Few watch the cable TV networks in places like this, such is the level of distrust in the mainstream media, but had they watched Harris’s first interview, with CNN on Thursday, they’d have heard her rebuking that caricature with language that sounded more centrist than socialist.
It involved U-turns, yes – like on fracking, a big industry in Philadelphia, which she once said she wanted to ban.
But on the broad political spectrum that reflects America, she fell more towards the moderate middle ground than many of Mr Trump’s own policies.
Take immigration. Kamala Harris pledged to sign into law the tough bipartisan border security deal which Mr Trump torpedoed a few months ago.
His allies in Congress blocked the bill despite it being precisely what he wanted to fix the chaotic southern border. Why did he have it blocked? Because he knew its success would help the Democrats.
Beyond immigration, it was the livelihoods of everyday Americans which Kamala Harris chose to focus on in the CNN interview, not progressive base motivators like reproductive rights or gun control.

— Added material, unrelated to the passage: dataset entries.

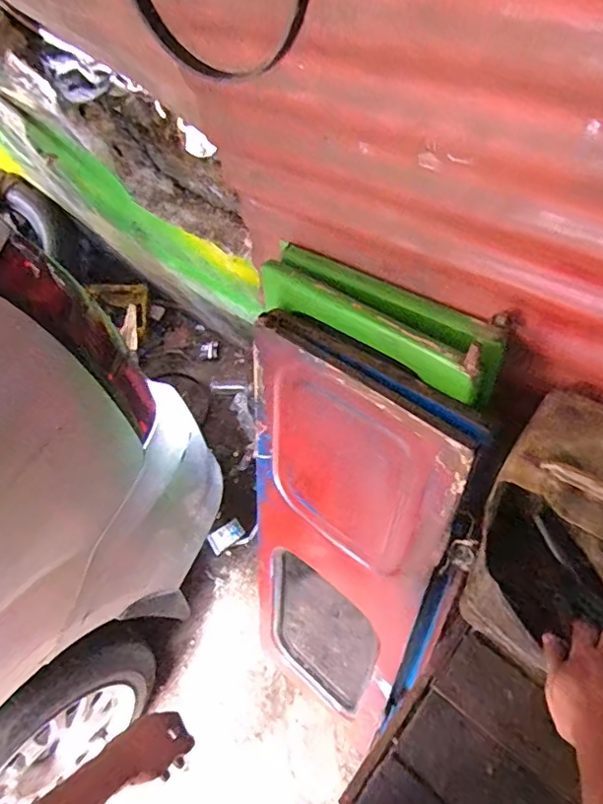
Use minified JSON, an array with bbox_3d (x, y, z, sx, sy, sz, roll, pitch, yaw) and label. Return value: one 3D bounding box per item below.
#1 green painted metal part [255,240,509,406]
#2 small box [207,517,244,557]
[{"bbox_3d":[0.099,-0.119,0.742,0.357,0.076,0.093,33,63,26],"label":"green painted metal part"},{"bbox_3d":[-0.232,0.411,1.704,0.108,0.015,0.064,-36,74,-19],"label":"small box"}]

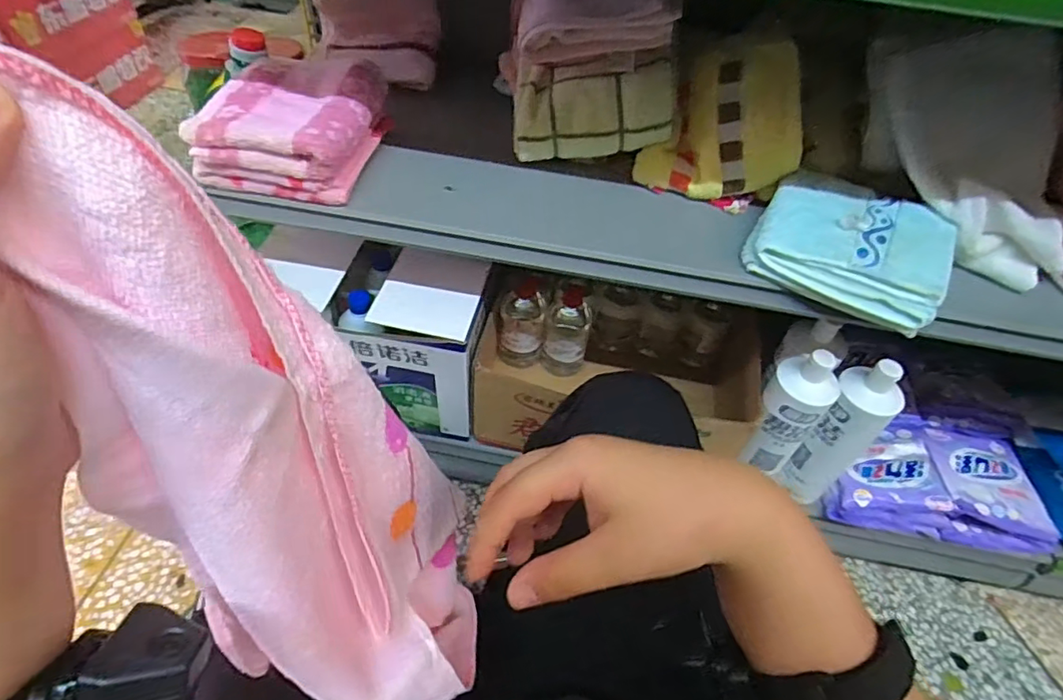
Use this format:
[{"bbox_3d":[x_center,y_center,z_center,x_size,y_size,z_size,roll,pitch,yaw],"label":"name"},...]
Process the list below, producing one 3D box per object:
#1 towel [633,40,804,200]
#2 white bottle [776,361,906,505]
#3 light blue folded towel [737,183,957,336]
[{"bbox_3d":[0.221,-0.246,0.620,0.134,0.147,0.032,5,18,31],"label":"towel"},{"bbox_3d":[0.400,0.111,0.745,0.070,0.256,0.077,-32,60,-27],"label":"white bottle"},{"bbox_3d":[0.328,-0.110,0.586,0.182,0.039,0.158,27,53,17],"label":"light blue folded towel"}]

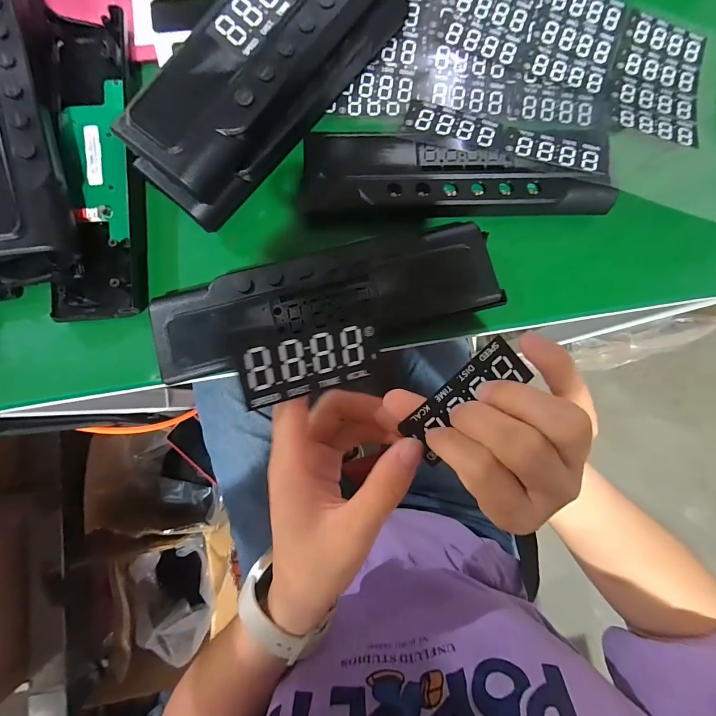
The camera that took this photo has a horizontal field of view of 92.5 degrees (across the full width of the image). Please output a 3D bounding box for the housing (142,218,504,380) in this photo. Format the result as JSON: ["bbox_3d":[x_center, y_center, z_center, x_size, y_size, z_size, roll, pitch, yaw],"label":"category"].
[{"bbox_3d":[-0.021,-0.041,0.256,0.244,0.033,0.065,-14,83,-4],"label":"housing"}]

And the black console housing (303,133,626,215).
[{"bbox_3d":[0.078,-0.138,0.271,0.237,0.024,0.064,3,83,-1],"label":"black console housing"}]

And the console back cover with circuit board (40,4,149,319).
[{"bbox_3d":[-0.207,-0.150,0.272,0.066,0.030,0.239,-5,83,-2],"label":"console back cover with circuit board"}]

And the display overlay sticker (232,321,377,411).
[{"bbox_3d":[-0.023,0.002,0.181,0.074,0.004,0.033,-12,99,-19],"label":"display overlay sticker"}]

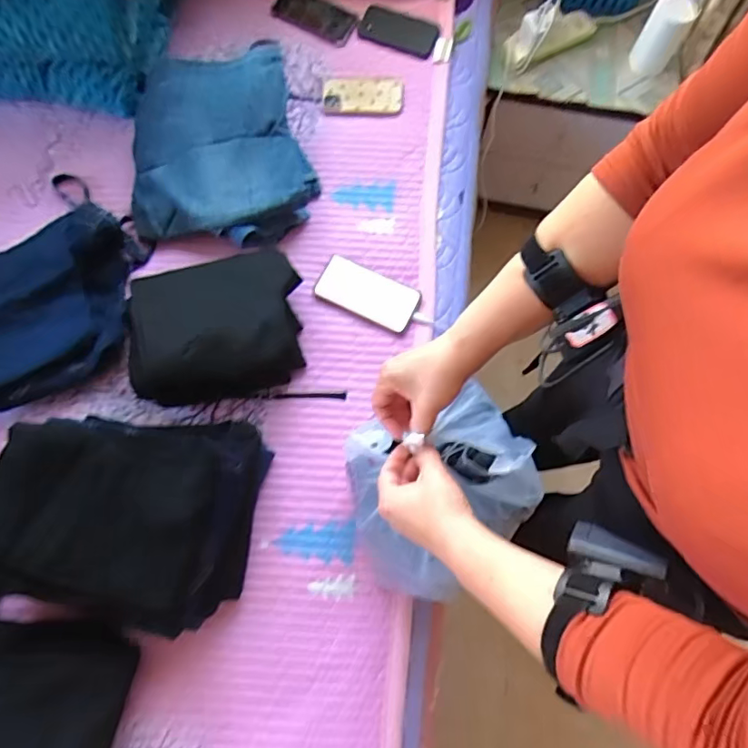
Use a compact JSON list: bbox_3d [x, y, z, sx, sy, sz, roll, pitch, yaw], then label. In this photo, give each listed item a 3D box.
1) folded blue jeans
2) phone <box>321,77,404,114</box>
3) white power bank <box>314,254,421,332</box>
[{"bbox_3d":[-0.258,-0.360,0.875,0.294,0.105,0.324,-14,73,-6],"label":"folded blue jeans"},{"bbox_3d":[-0.021,-0.505,0.963,0.145,0.008,0.075,3,73,0],"label":"phone"},{"bbox_3d":[-0.010,-0.130,0.851,0.159,0.012,0.084,24,74,6],"label":"white power bank"}]

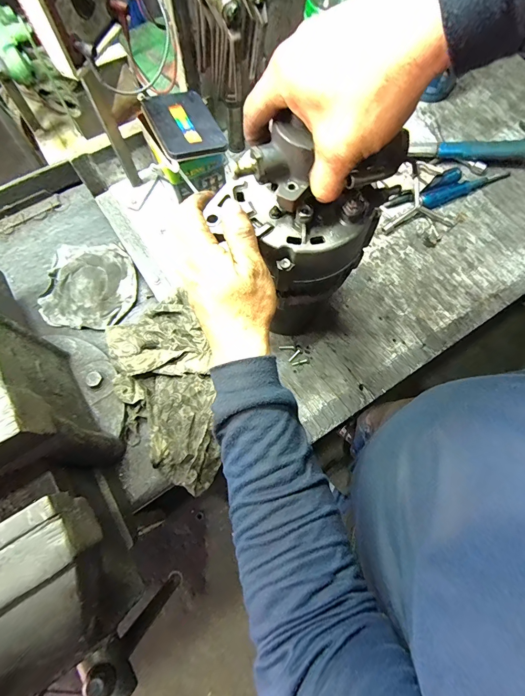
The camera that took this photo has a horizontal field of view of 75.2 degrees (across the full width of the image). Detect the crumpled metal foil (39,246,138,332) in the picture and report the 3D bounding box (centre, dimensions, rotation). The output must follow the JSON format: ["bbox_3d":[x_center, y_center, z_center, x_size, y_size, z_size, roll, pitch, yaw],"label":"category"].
[{"bbox_3d":[-0.298,-0.110,0.593,0.154,0.020,0.157,0,71,-1],"label":"crumpled metal foil"}]

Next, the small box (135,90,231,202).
[{"bbox_3d":[-0.122,-0.321,0.532,0.108,0.072,0.139,-23,73,-8],"label":"small box"}]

The problem is that even if the crowd in this rally were watching the Harris interview; even if they did hear her words, which were still undeniably light on policy detail, they don’t believe her.
“The people of Pennsylvania are smart…” Mr Trump said. “They are not going to fall for it. She will destroy. If you don’t have fracking, you don’t have a commonwealth.”
The crowd roared.
Both sides in this starkly divided country have been led to a place where they have no trust in the other. There are two siloed worlds here and it’s increasingly embittered, resentful and aggrieved.